* [TASK OBJECTIVE]: Without any images, write the data out exactly as it appears.

+++ DATA SECTION

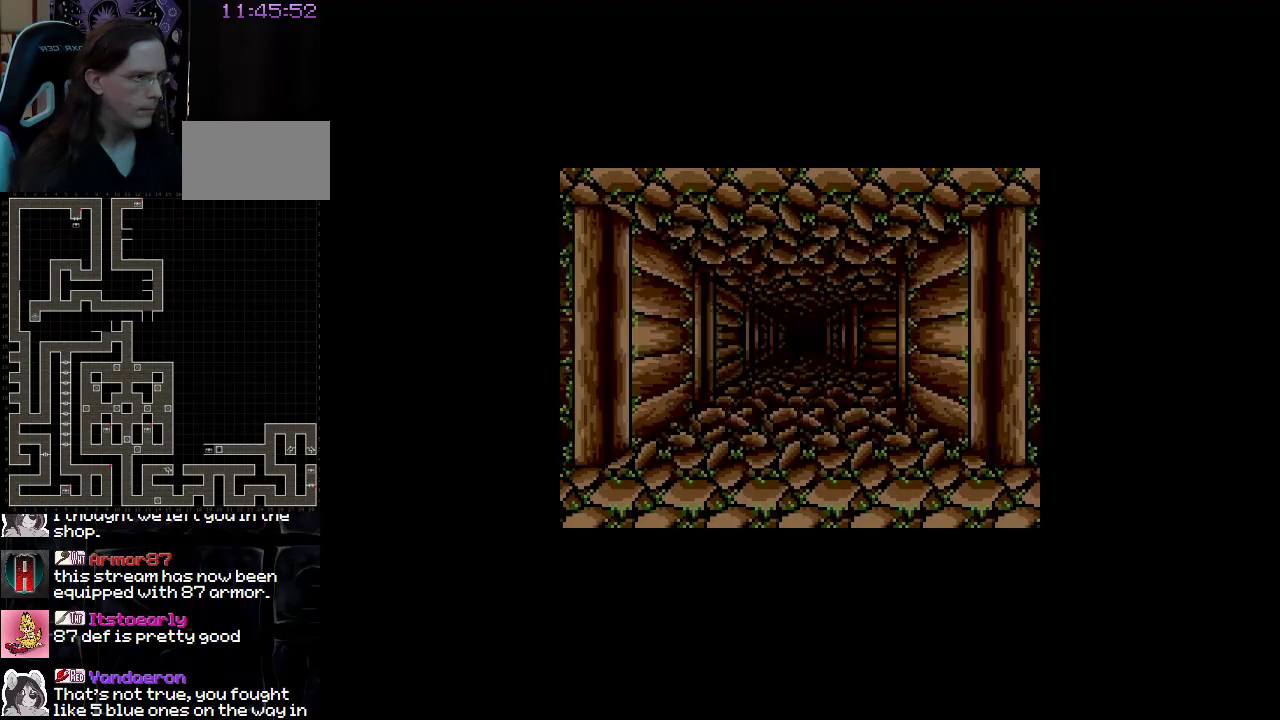
{"buttons": ["DPAD_UP"], "events": []}
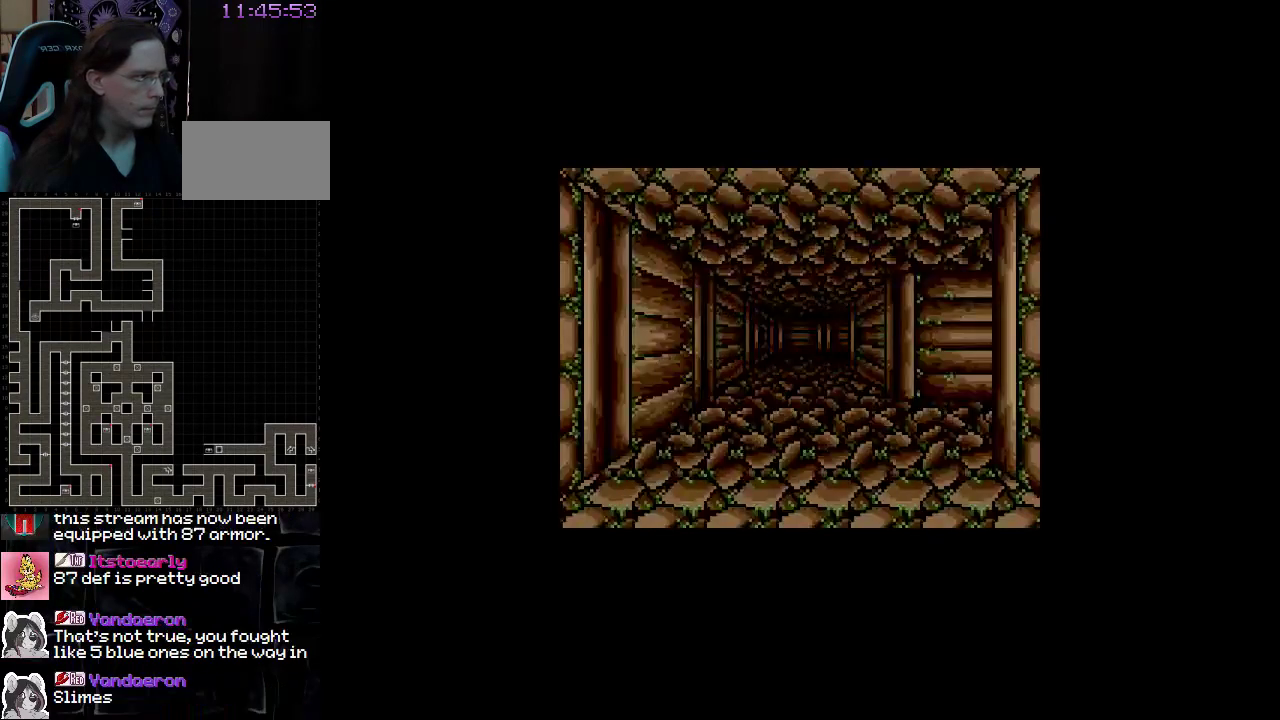
{"buttons": ["DPAD_UP"], "events": []}
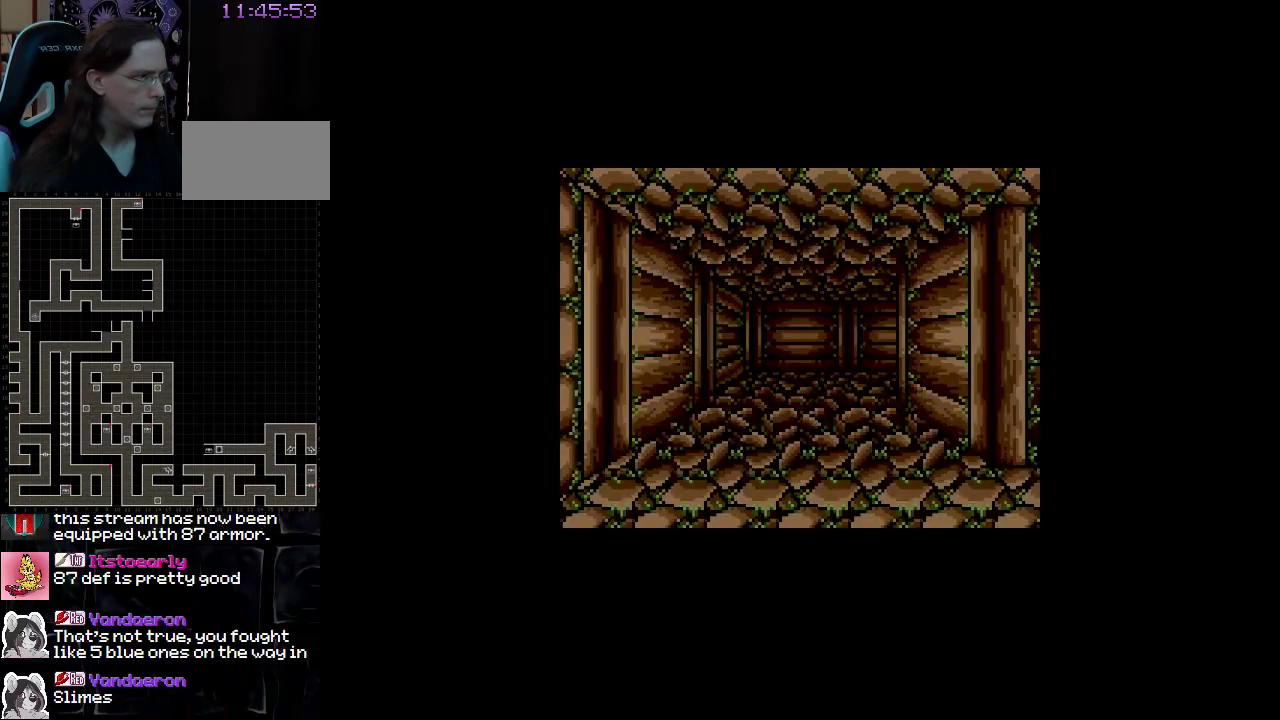
{"buttons": [], "events": [[383, "DPAD_UP", "up"]]}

++++++

* [SOLUTION FOR THIS EXERCISE]:
{"buttons": ["DPAD_UP"], "events": []}
{"buttons": ["DPAD_UP"], "events": []}
{"buttons": [], "events": [[383, "DPAD_UP", "up"]]}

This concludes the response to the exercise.